What is needed is an exact reproduction of the listing, without its pictures.
====
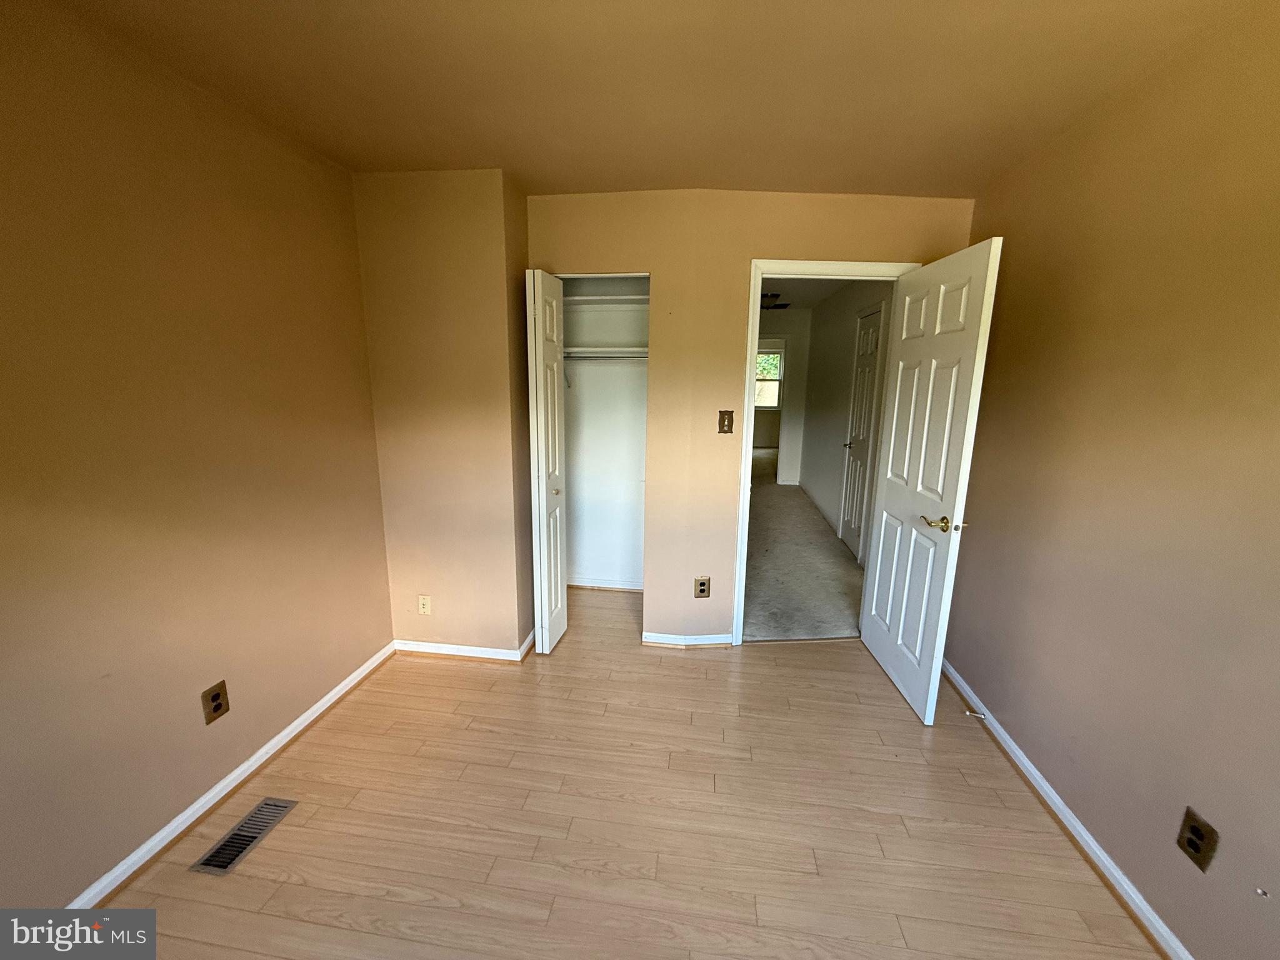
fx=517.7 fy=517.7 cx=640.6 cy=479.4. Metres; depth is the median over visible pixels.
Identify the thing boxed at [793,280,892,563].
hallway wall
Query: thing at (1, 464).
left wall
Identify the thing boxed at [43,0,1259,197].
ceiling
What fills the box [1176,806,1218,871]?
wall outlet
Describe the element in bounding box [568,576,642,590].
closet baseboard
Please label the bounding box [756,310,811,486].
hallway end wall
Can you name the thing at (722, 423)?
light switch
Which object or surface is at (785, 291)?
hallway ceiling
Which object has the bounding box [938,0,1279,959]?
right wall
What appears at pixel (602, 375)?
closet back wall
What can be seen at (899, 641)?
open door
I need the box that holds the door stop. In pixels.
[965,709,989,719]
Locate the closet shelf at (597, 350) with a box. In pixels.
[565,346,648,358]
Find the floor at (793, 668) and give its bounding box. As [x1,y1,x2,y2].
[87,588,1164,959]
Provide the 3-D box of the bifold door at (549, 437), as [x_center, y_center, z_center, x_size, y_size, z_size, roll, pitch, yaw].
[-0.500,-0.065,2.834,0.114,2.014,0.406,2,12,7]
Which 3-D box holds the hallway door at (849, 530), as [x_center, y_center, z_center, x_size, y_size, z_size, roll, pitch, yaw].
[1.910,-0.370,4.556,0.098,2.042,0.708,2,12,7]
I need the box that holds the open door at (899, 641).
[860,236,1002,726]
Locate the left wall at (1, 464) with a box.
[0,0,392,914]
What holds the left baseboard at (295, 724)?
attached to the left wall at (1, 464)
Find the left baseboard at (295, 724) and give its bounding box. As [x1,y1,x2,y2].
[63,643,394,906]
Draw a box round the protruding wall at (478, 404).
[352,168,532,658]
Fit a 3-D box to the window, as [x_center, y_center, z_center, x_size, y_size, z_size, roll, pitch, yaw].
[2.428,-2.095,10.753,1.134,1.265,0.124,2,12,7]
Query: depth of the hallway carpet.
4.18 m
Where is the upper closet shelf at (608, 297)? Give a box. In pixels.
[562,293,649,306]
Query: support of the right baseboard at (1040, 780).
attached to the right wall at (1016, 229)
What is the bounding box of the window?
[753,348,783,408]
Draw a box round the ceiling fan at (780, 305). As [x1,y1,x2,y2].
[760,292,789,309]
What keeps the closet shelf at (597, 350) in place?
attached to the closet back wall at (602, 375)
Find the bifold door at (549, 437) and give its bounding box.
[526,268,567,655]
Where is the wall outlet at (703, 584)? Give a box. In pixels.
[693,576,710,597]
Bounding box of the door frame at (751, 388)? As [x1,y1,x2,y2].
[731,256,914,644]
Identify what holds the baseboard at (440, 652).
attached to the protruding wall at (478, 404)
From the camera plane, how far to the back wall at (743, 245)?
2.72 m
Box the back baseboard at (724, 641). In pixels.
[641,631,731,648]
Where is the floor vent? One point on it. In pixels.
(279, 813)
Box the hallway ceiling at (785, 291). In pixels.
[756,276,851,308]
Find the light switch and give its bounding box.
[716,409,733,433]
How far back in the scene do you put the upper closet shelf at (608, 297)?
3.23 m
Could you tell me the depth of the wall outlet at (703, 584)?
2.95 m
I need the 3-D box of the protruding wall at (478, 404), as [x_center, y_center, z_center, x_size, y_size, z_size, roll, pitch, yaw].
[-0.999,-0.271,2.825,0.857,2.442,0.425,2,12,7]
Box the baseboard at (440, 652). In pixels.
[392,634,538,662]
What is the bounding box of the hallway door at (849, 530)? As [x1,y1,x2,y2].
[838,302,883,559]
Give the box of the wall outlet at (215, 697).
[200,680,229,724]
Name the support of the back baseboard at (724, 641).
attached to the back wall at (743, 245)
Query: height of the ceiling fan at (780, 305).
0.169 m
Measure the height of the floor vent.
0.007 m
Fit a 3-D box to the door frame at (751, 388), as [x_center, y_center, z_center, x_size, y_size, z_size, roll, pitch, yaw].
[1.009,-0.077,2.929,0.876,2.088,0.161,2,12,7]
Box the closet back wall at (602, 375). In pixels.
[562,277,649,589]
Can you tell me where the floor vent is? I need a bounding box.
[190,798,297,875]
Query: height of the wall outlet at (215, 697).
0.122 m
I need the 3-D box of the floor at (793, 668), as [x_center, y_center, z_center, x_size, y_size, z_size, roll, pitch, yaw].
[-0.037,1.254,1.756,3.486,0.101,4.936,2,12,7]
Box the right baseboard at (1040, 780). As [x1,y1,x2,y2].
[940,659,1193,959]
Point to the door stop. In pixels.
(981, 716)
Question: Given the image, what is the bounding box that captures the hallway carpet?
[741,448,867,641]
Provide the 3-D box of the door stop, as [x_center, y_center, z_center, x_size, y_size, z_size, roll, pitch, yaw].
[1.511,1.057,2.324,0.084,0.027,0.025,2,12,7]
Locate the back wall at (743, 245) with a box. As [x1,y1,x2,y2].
====
= ANSWER TO THIS TASK =
fx=517.7 fy=517.7 cx=640.6 cy=479.4. Metres; depth is the median over visible pixels.
Identify the thing boxed at [793,280,892,563].
hallway wall
Query: thing at (1, 464).
left wall
Identify the thing boxed at [43,0,1259,197].
ceiling
What fills the box [1176,806,1218,871]?
wall outlet
Describe the element in bounding box [568,576,642,590].
closet baseboard
Please label the bounding box [756,310,811,486].
hallway end wall
Can you name the thing at (722, 423)?
light switch
Which object or surface is at (785, 291)?
hallway ceiling
Which object has the bounding box [938,0,1279,959]?
right wall
What appears at pixel (602, 375)?
closet back wall
What can be seen at (899, 641)?
open door
I need the box that holds the door stop. In pixels.
[965,709,989,719]
Locate the closet shelf at (597, 350) with a box. In pixels.
[565,346,648,358]
Find the floor at (793, 668) and give its bounding box. As [x1,y1,x2,y2].
[87,588,1164,959]
Provide the 3-D box of the bifold door at (549, 437), as [x_center, y_center, z_center, x_size, y_size, z_size, roll, pitch, yaw].
[-0.500,-0.065,2.834,0.114,2.014,0.406,2,12,7]
Which 3-D box holds the hallway door at (849, 530), as [x_center, y_center, z_center, x_size, y_size, z_size, roll, pitch, yaw].
[1.910,-0.370,4.556,0.098,2.042,0.708,2,12,7]
I need the box that holds the open door at (899, 641).
[860,236,1002,726]
Locate the left wall at (1, 464) with a box.
[0,0,392,914]
What holds the left baseboard at (295, 724)?
attached to the left wall at (1, 464)
Find the left baseboard at (295, 724) and give its bounding box. As [x1,y1,x2,y2].
[63,643,394,906]
Draw a box round the protruding wall at (478, 404).
[352,168,532,658]
Fit a 3-D box to the window, as [x_center, y_center, z_center, x_size, y_size, z_size, roll, pitch, yaw].
[2.428,-2.095,10.753,1.134,1.265,0.124,2,12,7]
Query: depth of the hallway carpet.
4.18 m
Where is the upper closet shelf at (608, 297)? Give a box. In pixels.
[562,293,649,306]
Query: support of the right baseboard at (1040, 780).
attached to the right wall at (1016, 229)
What is the bounding box of the window?
[753,348,783,408]
Draw a box round the ceiling fan at (780, 305). As [x1,y1,x2,y2].
[760,292,789,309]
What keeps the closet shelf at (597, 350) in place?
attached to the closet back wall at (602, 375)
Find the bifold door at (549, 437) and give its bounding box.
[526,268,567,655]
Where is the wall outlet at (703, 584)? Give a box. In pixels.
[693,576,710,597]
Bounding box of the door frame at (751, 388)? As [x1,y1,x2,y2].
[731,256,914,644]
Identify what holds the baseboard at (440, 652).
attached to the protruding wall at (478, 404)
From the camera plane, how far to the back wall at (743, 245)?
2.72 m
Box the back baseboard at (724, 641). In pixels.
[641,631,731,648]
Where is the floor vent? One point on it. In pixels.
(279, 813)
Box the hallway ceiling at (785, 291). In pixels.
[756,276,851,308]
Find the light switch and give its bounding box.
[716,409,733,433]
How far back in the scene do you put the upper closet shelf at (608, 297)?
3.23 m
Could you tell me the depth of the wall outlet at (703, 584)?
2.95 m
I need the 3-D box of the protruding wall at (478, 404), as [x_center, y_center, z_center, x_size, y_size, z_size, roll, pitch, yaw].
[-0.999,-0.271,2.825,0.857,2.442,0.425,2,12,7]
Box the baseboard at (440, 652). In pixels.
[392,634,538,662]
What is the bounding box of the hallway door at (849, 530)? As [x1,y1,x2,y2].
[838,302,883,559]
Give the box of the wall outlet at (215, 697).
[200,680,229,724]
Name the support of the back baseboard at (724, 641).
attached to the back wall at (743, 245)
Query: height of the ceiling fan at (780, 305).
0.169 m
Measure the height of the floor vent.
0.007 m
Fit a 3-D box to the door frame at (751, 388), as [x_center, y_center, z_center, x_size, y_size, z_size, roll, pitch, yaw].
[1.009,-0.077,2.929,0.876,2.088,0.161,2,12,7]
Box the closet back wall at (602, 375). In pixels.
[562,277,649,589]
Can you tell me where the floor vent is? I need a bounding box.
[190,798,297,875]
Query: height of the wall outlet at (215, 697).
0.122 m
I need the 3-D box of the floor at (793, 668), as [x_center, y_center, z_center, x_size, y_size, z_size, roll, pitch, yaw].
[-0.037,1.254,1.756,3.486,0.101,4.936,2,12,7]
Box the right baseboard at (1040, 780). As [x1,y1,x2,y2].
[940,659,1193,959]
Point to the door stop. In pixels.
(981, 716)
Question: Given the image, what is the bounding box that captures the hallway carpet?
[741,448,867,641]
Provide the 3-D box of the door stop, as [x_center, y_center, z_center, x_size, y_size, z_size, roll, pitch, yaw].
[1.511,1.057,2.324,0.084,0.027,0.025,2,12,7]
Locate the back wall at (743, 245) with a box. As [x1,y1,x2,y2].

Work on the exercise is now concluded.